Retour de M. Necker.

M. Necker, arrivé à Bruxelles, se reposa deux jours avant de se mettre en route pour se rendre en Suisse par l’Allemagne. Sa plus vive inquiétude dans ce moment, c’étoit la disette dont Paris étoit menacé. Pendant l’hiver précédent, ses soins infatigables avoient déjà préservé la capitale des malheurs de la famine. Mais la mauvaise récolte rendoit toujours plus nécessaire de recourir aux envois de l’étranger, et au crédit des principales maisons de commerce de l’Europe. En conséquence il avoit écrit., dans les premiers jours de juillet, à MM. Hope, célèbres négocians d’Amsterdam ; et craignant que, dans la situation des affaires, ils ne voulussent pas se charger d’un achat de grains pour la France, s’il n’en garantissoit pas lui-même le paiement, il leur avoit offert une caution d’un million sur sa fortune personnelle. Arrivé à Bruxelles, M. Necker se rappela cette caution. Il avoit lieu de craindre que, dans la crise d’une révolution, les soins de l’administration ne fussent négligés, ou que le bruit de son départ ne nuisît au crédit de l’état. MM Hope, en particulier, pouvoient présumer que M. Necker retireroit sa garantie dans une pareille circonstance ; il leur écrivit donc de Bruxelles même qu’il étoit banni de France, mais qu’il n’en maintenoit pas moins l’engagement personnel qu’il avoit pris.

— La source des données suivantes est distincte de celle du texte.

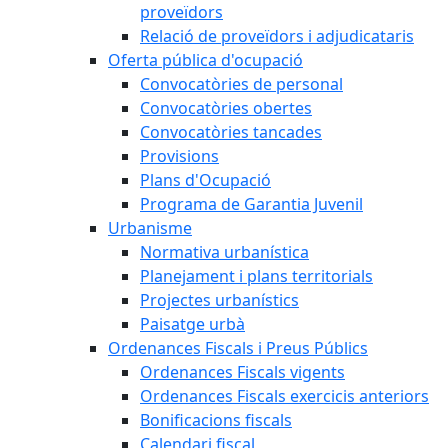
proveïdors
Relació de proveïdors i adjudicataris
Oferta pública d'ocupació
Convocatòries de personal
Convocatòries obertes
Convocatòries tancades
Provisions
Plans d'Ocupació
Programa de Garantia Juvenil
Urbanisme
Normativa urbanística
Planejament i plans territorials
Projectes urbanístics
Paisatge urbà
Ordenances Fiscals i Preus Públics
Ordenances Fiscals vigents
Ordenances Fiscals exercicis anteriors
Bonificacions fiscals
Calendari fiscal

Le baron de Breteuil, pendant le peu de jours qu’il fut ministre, reçut la réponse de MM. Hope à la première lettre de M. Necker, qui contenoit l’offre de garantir leurs envois sur sa propre fortune. M. Dufrêne de Saint-Léon, premier commis des finances, homme d’un esprit pénétrant et d’un caractère décidé, remit cette lettre à M. le baron de Breteuil, qui n’y vit que de la folie. « Qu’est-ce que la fortune particulière d’un ministre a de commun, dit-il, avec les intérêts publics ? » Que n’ajoutoit-il : « Pourquoi cet étranger se mêle-t-il des affaires de la France ? »

Pendant que M. Necker traversoit l’Allemagne, la révolution s’opéroit à Paris. Madame de Polignac, qu’il avoit laissée à Versailles toute-puissante par la faveur de la reine, le fit demander, à son grand étonnement, dans une auberge à Bâle, et lui apprit qu’elle étoit en fuite, en conséquence de ce qui venoit de se passer. M. Necker ne supposoit pas la possibilité des proscriptions, et il fut long-temps à comprendre les motifs qui avoient pu déterminer le départ de madame de Polignac. Des lettres apportées par des courriers, des ordres du roi, et des invitations de l’assemblée, le pressoient de reprendre sa place. M. Necker, dit Burke, dans l’un de ses écrits, fut rappelé, comme Pompée, pour son malheur, et, comme Marius, il s’assit sur des ruines. Monsieur et madame Necker en jugèrent ainsi eux-mêmes, et l’on peut voir, par les détails que j’ai donnés dans la Vie privée de mon père, combien il lui en coûta de se déterminer à revenir.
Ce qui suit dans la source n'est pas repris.